[The problem] Put this sentence from the passage below on oral health during pregnancy into Spanish: "These swollen lumps may bleed easily and look unattractive, but they are generally harmless."

[Extract provided]
━━━━━━━━━━━━━━━━━━━━━━━━━━━━━━

The current baby boom is showing no signs of slowing down – with nearly 3.9 million little ones welcomed onto the planet this past year. Today’s expectant mothers should be commended for taking extra steps to ensure they’re as healthy as possible during pregnancy, including eating a more balanced diet, ensuring they’re consuming the appropriate vitamins and supplements, and avoiding potential toxins. But one area pregnant woman may overlook is their oral health, when in fact, it’s an incredibly important part of ensuring the overall well-being of both you and your unborn child. Below are some key oral health considerations if you’re pregnant or considering becoming pregnant.
When you’re pregnant, be prepared for an increase of estrogen and progesterone hormones, both of which can exaggerate the impact plaque has on your oral health. A buildup of plaque at any time can lead to gingivitis; inflamed gums susceptible to bleeding or pain. But with increased hormone levels, even the slightest interaction between your gums and plaque can increase or introduce gingivitis symptoms from as early as the second month of pregnancy. Pregnancy gingivitis is quite common, but it can be treated the same way as non-gestational gingivitis: through frequent brushing and flossing, good nutrition and potentially additional professional dental cleanings. If left untreated, gingivitis can lead to more serious periodontal disease. In addition, research has drawn a link between pre-term babies and gingivitis, potentially through a build-up of bacteria that enters the bloodstream and can reach the uterus, triggering a certain type of chemical production thought to induce pre-term labor.
Another potential side effect of pregnancy gingivitis are benign (non-cancerous) mouth tumors that form due to excessive gum irritation. These swollen lumps may bleed easily and look unattractive, but they are generally harmless. Usually the tumors will subside after the baby is born, however if they don’t, or if you are having difficulty with chewing, brushing or just feeling general discomfort, the tumor may be removed by your dentist.

━━━━━━━━━━━━━━━━━━━━━━━━━━━━━━

[Dataset extract]
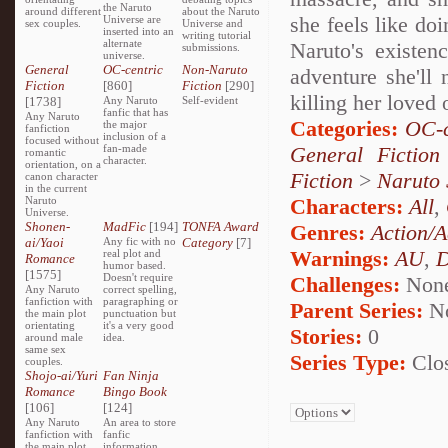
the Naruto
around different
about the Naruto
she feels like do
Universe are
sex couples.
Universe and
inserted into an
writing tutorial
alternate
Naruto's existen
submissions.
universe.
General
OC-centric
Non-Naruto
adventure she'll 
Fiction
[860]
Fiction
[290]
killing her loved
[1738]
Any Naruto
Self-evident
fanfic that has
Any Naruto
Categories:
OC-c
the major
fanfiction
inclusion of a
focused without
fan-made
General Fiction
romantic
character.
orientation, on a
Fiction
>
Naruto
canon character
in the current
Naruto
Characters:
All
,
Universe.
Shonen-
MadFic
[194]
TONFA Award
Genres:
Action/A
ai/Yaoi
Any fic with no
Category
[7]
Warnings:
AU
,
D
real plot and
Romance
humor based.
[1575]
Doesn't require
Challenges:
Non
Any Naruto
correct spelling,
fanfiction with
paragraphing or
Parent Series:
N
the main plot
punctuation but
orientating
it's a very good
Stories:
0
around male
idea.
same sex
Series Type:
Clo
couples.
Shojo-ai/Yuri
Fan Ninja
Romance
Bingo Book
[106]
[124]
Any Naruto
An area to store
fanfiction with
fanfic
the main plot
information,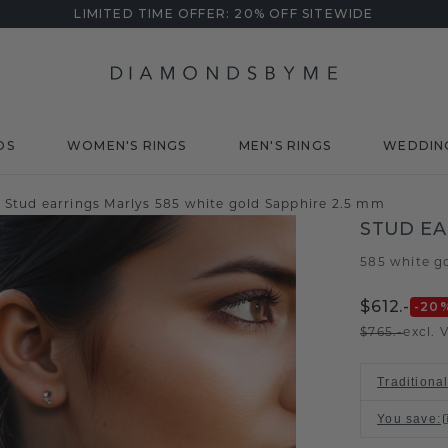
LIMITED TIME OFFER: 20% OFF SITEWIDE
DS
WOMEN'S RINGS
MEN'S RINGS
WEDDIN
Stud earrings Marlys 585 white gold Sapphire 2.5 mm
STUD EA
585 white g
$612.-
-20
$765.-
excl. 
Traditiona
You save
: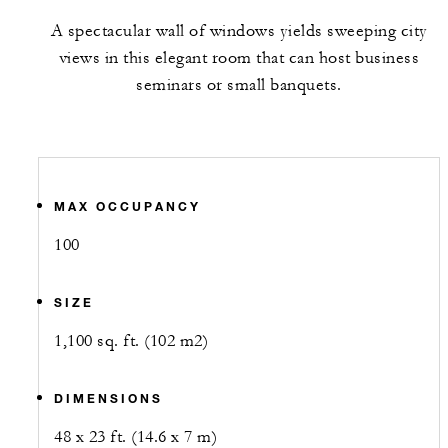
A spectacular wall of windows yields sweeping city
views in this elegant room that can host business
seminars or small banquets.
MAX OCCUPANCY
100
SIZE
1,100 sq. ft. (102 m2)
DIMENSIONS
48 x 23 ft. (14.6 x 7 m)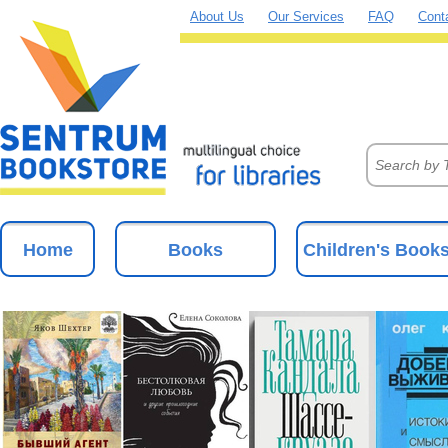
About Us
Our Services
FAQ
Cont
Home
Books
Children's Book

━━━━━━━━━━━━━━━━━━━━━━━━━━━━━━

[Response below] Estos bultos inflamados pueden sangrar con facilidad y verse poco atractivos, pero generalmente son inofensivos.